[Information shown — start]

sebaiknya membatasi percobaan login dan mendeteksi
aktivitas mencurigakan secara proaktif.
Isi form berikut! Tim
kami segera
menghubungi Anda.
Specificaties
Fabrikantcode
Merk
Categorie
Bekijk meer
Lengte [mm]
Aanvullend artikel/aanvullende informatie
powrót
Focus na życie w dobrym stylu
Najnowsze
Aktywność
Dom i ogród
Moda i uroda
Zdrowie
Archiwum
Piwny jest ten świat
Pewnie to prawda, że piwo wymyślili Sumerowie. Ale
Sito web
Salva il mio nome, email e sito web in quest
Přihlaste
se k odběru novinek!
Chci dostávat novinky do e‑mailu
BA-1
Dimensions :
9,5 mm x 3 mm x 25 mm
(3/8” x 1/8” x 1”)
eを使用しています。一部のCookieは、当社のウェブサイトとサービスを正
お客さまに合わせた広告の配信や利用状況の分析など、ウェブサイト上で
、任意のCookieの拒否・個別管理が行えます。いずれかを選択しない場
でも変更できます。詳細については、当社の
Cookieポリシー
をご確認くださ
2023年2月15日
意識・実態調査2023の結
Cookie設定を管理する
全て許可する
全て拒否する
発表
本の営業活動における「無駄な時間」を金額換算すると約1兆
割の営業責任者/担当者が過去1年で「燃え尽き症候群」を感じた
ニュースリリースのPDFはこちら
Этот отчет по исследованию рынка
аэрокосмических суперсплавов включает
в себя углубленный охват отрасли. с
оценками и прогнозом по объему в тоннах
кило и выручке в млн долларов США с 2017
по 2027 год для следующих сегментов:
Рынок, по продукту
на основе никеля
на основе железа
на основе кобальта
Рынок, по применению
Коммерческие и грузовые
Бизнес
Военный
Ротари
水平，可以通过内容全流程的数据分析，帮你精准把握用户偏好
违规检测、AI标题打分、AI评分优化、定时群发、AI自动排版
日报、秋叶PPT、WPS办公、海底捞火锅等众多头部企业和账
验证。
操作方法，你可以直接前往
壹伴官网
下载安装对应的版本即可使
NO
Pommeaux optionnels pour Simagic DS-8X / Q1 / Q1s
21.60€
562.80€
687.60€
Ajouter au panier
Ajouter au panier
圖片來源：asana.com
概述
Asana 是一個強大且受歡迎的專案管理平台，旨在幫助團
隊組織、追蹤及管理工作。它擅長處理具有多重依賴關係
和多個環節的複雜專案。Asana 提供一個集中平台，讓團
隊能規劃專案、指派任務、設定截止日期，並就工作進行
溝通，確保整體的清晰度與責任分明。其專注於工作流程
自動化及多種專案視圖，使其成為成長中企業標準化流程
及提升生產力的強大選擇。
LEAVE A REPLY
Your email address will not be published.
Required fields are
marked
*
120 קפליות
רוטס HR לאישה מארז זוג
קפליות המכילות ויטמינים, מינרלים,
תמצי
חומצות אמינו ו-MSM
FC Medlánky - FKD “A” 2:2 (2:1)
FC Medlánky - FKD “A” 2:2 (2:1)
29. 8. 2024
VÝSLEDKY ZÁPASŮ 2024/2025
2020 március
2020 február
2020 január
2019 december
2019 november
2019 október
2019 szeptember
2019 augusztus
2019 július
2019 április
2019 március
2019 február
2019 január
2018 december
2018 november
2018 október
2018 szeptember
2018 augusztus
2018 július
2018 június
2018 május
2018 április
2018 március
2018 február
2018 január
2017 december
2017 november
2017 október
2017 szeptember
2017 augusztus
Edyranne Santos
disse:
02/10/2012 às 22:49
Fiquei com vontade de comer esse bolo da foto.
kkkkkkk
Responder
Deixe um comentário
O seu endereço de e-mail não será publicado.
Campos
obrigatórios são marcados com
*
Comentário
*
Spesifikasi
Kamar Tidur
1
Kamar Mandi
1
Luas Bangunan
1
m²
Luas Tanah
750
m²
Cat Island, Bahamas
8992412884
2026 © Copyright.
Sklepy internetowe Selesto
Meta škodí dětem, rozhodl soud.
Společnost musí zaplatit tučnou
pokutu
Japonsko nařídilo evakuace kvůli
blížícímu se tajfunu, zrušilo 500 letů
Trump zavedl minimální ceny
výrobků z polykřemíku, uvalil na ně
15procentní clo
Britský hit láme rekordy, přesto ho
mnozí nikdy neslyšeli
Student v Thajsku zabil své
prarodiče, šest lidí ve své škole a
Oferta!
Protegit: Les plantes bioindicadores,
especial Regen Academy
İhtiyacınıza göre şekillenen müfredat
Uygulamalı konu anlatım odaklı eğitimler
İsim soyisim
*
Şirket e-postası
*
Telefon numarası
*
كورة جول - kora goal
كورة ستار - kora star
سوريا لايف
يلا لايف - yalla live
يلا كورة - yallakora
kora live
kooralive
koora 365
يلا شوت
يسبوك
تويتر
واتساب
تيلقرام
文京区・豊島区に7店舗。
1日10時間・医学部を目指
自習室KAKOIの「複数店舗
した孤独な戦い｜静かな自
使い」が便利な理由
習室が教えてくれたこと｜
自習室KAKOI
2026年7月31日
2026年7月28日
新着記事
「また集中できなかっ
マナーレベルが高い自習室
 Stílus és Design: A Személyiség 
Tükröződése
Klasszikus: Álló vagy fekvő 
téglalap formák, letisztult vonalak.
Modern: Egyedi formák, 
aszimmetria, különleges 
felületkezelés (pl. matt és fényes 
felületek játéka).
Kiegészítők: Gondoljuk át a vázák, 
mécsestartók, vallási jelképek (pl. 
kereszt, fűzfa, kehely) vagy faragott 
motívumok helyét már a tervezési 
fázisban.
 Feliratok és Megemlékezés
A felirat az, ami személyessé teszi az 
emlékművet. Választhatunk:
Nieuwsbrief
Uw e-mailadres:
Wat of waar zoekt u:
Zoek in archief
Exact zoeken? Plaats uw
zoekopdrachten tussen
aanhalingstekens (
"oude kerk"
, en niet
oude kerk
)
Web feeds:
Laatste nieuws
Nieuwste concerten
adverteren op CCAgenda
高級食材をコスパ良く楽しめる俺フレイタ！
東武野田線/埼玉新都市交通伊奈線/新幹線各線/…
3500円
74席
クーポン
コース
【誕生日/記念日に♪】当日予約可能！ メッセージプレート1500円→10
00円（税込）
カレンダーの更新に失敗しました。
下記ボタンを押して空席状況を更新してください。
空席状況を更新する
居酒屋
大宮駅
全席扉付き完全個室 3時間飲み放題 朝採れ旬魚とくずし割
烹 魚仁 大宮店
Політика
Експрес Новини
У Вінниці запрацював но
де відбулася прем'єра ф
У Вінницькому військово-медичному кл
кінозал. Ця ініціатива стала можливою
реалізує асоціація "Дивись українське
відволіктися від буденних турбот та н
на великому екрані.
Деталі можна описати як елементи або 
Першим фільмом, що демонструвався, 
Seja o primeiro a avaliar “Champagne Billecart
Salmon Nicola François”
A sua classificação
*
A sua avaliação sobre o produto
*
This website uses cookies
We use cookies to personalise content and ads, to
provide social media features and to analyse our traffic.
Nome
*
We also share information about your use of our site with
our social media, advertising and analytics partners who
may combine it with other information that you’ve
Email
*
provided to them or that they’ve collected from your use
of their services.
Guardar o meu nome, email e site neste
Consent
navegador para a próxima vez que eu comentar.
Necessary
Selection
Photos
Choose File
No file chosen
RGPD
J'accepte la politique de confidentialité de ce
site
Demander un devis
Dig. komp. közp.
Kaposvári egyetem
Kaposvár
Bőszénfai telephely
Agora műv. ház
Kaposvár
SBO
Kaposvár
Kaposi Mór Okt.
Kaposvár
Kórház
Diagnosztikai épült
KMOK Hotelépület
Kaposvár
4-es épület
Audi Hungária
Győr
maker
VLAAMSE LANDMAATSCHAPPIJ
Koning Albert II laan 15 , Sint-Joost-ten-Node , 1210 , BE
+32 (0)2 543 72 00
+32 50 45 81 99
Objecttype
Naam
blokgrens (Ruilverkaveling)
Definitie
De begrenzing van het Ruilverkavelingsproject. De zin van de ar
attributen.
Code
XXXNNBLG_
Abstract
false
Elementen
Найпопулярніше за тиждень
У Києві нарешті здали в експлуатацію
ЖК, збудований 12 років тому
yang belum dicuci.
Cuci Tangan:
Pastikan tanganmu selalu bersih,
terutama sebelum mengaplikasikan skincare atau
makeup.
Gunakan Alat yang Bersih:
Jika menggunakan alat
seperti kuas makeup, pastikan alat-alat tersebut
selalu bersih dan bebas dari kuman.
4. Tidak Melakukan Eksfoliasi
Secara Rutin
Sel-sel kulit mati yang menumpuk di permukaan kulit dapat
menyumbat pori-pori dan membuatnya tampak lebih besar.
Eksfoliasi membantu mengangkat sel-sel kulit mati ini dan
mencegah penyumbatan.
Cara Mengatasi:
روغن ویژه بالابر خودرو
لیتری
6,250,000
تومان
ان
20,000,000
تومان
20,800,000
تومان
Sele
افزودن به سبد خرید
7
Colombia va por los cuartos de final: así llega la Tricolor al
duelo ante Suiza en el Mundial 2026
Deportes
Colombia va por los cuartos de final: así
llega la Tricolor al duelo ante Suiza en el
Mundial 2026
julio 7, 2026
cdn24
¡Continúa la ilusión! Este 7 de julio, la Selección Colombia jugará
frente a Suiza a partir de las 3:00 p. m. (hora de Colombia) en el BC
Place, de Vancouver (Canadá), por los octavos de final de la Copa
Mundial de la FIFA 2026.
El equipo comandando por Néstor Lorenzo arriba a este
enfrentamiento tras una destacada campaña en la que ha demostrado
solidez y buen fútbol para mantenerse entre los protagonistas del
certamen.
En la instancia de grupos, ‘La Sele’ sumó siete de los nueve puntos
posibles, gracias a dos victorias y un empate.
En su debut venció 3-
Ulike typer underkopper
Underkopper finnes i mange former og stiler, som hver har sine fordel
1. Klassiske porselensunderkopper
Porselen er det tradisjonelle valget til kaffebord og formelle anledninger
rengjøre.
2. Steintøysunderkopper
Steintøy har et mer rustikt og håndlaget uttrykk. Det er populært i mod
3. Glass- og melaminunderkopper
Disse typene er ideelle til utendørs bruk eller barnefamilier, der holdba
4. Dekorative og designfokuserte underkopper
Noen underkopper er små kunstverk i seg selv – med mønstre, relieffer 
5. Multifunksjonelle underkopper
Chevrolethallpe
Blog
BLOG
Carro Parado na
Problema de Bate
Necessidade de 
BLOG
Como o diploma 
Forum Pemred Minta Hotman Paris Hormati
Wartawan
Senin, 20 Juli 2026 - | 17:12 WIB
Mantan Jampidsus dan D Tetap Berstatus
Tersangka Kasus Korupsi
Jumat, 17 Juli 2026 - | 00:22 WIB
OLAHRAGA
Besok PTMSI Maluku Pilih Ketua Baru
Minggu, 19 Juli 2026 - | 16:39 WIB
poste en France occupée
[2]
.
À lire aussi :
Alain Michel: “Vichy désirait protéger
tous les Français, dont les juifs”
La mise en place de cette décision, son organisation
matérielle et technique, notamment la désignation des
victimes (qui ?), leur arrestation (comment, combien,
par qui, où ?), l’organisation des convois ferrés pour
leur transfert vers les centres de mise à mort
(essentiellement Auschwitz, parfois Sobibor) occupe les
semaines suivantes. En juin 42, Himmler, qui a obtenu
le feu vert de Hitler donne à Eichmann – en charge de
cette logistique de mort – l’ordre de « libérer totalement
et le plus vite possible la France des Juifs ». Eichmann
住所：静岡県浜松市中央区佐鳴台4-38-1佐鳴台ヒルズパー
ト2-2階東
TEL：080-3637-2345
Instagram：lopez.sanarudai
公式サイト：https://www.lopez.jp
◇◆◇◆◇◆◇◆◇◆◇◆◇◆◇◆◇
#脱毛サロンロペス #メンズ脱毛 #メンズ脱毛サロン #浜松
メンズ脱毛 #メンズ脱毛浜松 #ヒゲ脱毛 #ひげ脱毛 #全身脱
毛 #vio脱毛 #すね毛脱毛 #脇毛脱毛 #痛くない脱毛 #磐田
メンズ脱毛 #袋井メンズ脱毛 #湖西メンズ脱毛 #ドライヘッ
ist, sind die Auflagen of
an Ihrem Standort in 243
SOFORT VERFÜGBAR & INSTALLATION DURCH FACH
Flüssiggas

[Information shown — finish]

Exercise goal | From the line holding "Gunakan Alat yang" to the line holding "menyumbat pori-pori dan", inclusive, restate each line above exactly as written.

Result of this exercise |
Gunakan Alat yang Bersih:
Jika menggunakan alat
seperti kuas makeup, pastikan alat-alat tersebut
selalu bersih dan bebas dari kuman.
4. Tidak Melakukan Eksfoliasi
Secara Rutin
Sel-sel kulit mati yang menumpuk di permukaan kulit dapat
menyumbat pori-pori dan membuatnya tampak lebih besar.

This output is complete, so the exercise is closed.